▶ _EXERCISE DETAILS_
Please pull out every line of the records that contains the word "Declaratii".

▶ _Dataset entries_
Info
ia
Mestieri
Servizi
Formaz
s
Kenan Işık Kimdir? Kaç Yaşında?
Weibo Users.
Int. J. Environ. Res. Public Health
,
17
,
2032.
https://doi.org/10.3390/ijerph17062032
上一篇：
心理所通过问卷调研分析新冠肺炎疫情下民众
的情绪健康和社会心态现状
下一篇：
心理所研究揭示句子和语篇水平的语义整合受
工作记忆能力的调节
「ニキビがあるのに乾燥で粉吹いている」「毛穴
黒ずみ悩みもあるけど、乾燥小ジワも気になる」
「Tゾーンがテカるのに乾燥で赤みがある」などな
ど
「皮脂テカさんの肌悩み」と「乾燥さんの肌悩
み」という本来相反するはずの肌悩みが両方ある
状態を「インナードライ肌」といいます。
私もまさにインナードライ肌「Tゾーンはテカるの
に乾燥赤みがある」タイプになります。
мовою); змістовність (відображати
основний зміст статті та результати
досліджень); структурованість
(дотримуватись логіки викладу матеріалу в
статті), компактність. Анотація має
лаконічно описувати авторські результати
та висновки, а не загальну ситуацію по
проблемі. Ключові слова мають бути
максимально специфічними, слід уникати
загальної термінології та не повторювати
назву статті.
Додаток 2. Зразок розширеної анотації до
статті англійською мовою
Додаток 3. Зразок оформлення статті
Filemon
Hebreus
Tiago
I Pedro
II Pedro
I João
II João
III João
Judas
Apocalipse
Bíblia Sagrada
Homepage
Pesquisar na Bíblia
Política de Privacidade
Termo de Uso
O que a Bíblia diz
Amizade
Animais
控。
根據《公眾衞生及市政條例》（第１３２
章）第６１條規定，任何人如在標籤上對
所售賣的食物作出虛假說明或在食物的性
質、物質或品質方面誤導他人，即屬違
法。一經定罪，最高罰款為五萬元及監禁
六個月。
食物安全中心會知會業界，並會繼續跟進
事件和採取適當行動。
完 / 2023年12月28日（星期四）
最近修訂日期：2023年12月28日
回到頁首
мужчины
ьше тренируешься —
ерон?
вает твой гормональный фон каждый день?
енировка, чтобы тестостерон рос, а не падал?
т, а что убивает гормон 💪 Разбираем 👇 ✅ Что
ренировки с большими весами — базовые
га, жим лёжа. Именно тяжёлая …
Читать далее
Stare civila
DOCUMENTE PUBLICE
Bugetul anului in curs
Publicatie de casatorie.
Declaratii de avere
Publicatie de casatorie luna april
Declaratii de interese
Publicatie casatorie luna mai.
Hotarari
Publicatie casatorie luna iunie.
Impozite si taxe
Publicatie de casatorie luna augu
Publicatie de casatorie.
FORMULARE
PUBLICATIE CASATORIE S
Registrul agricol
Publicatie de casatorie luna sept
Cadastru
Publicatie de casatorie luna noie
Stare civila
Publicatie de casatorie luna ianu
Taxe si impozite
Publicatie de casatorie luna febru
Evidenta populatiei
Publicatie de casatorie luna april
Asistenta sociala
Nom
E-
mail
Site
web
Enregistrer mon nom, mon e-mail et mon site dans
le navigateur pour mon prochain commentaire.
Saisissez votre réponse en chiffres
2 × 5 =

▶ _WRITTEN SOLUTION_
Declaratii de avere
Declaratii de interese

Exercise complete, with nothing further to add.